The average MSO, at the height of the industry's stock popularity (1/21/00), traded publicly at 17.5x year-ahead cash flow. At the depths of despair (10/9/02) the multiple had fallen to 8.7x. Despite surging cash flow and recovering stock prices since then, the multiple dropped to 8.5x (7/28/04).

In the past, cable stocks always led the rebounds from bear-market lows, but this time, MSOs were up (at end-July) only 67% from Oct. '02 versus +76% for the tech-oriented Nasdaq 100. Even though margins and cash flow--due to new services and improved bundling--are on the upswing, basic subs are not, and the rate of growth of high-speed data has slowed. Satellite and telco competition clearly has dented the cable industry's value image.
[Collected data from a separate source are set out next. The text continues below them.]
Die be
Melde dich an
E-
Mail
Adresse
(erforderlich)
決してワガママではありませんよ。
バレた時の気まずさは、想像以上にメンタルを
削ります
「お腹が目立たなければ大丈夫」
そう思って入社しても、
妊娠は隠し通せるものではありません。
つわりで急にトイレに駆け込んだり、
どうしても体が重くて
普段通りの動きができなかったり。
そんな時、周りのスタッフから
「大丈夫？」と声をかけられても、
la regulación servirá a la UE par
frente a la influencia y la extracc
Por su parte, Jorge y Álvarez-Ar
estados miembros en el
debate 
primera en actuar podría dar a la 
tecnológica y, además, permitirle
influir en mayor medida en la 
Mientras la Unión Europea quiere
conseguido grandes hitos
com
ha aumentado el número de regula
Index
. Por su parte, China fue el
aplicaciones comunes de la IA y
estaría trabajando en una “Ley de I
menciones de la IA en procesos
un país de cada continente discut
Typically, MSOs dug themselves out of ditches like this by paying up for their next acquisition. By paying more than the public was willing to pay for subs, operators shamed investors out of their lethargy. Thus it shouldn't have come as a surprise Aug. 2 when Cox broke up the cable value logjam. The Cox family did something it did twice before: make a bid to take itself private, this time at a 16% premium over its prior trading price of $27.58. Wall Street bolted awake and drove Cox shares as high as $2 above the $32 bid price. Like old times. FYI: Cox's bid equates to 9.6x '05 estimated cash flow and $4,270 per sub, with no value accorded to a 25% interest in Discovery Channel. Kagan Research estimates its private market value at 11x and $4,900. With the Discovery asset added in, Cox's PMV per share would be $43.
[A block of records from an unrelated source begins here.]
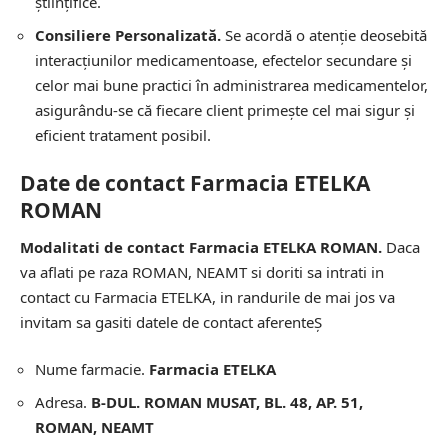
științifice.
Consiliere Personalizată.
Se acordă o atenție deosebită
interacțiunilor medicamentoase, efectelor secundare și
celor mai bune practici în administrarea medicamentelor,
asigurându-se că fiecare client primește cel mai sigur și
eficient tratament posibil.
Date de contact Farmacia ETELKA
ROMAN
Modalitati de contact Farmacia ETELKA ROMAN.
Daca
va aflati pe raza ROMAN, NEAMT si doriti sa intrati in
contact cu Farmacia ETELKA, in randurile de mai jos va
invitam sa gasiti datele de contact aferenteȘ
Nume farmacie.
Farmacia ETELKA
Adresa.
B-DUL. ROMAN MUSAT, BL. 48, AP. 51,
ROMAN, NEAMT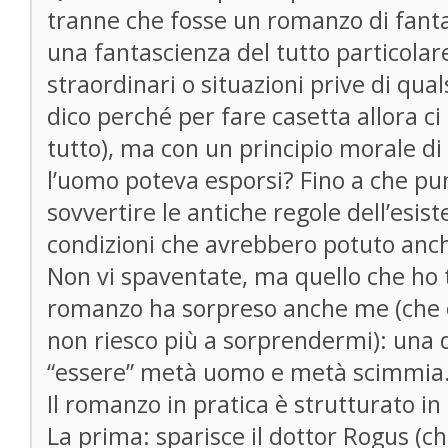
tranne che fosse un romanzo di fant
una fantascienza del tutto particolar
straordinari o situazioni prive di quals
dico perché per fare casetta allora ci
tutto), ma con un principio morale di
l’uomo poteva esporsi? Fino a che pu
sovvertire le antiche regole dell’esis
condizioni che avrebbero potuto anch
Non vi spaventate, ma quello che ho 
romanzo ha sorpreso anche me (che or
non riesco più a sorprendermi): una 
“essere” metà uomo e metà scimmia
Il romanzo in pratica è strutturato in
La prima: sparisce il dottor Rogus (c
The move once again revealed the perennial difference between a cable company's "private" and "public" value. With a few exceptions, like the market top in January 2000, public traders and investors deal in opportunities to buy stock (in many industries, not just cable) at an artificial discount from its true worth. And once again, the anguish of a crash, further shaken by witch hunts and blame, pushed enough people out of the market to give Cox yet another reason to take itself out of the game.

Four factors contribute to market malaise: the economy (consumer spending, unemployment, interest rates, inflation and taxes), geopolitics (war, oil), domestic politics (who occupies the White House?) and competition (primarily satellite/telco). The first three are interrelated. Consumer confidence, jobs, the cost of money, the cost of living, the cost of ordinary and capital gains and how the war plays out all depend on who lives at 1600 Pennsylvania Ave. When all those stars are not aligned, everybody lags. When they're all in gear, stock prices in all fields take off.
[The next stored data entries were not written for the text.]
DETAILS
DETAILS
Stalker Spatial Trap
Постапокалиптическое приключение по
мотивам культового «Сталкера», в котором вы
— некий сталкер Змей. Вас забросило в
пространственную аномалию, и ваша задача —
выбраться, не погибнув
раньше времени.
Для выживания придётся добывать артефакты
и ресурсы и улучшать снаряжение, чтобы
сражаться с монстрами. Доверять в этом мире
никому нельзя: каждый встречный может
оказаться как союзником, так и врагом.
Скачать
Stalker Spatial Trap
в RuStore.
Lack of demand for digital and broadband is not the issue. The primary value-inhibiting factor is the threat of other media platforms. Since old issues of financial weakness were long ago put to rest, MSO stock prices that lag the rest of the market are indicators of fear of competition.

The best way cable can offset such concerns, besides selling out (or buying back), is to sell more subscriptions and/or more services to basic subscribers. Cable high-speed penetration of basic subscribers is nearly triple that of the telcos (23% versus 8%). But every new DSL sub gives satellite providers an extra opportunity to counter cable's modem edge. Once DSL is in a home, the rest of the debate is just a video decision between cable and DBS, and maybe, one day, telcos. But while this may bother Wall Street, Cox is betting $10 billion that it won't be a problem.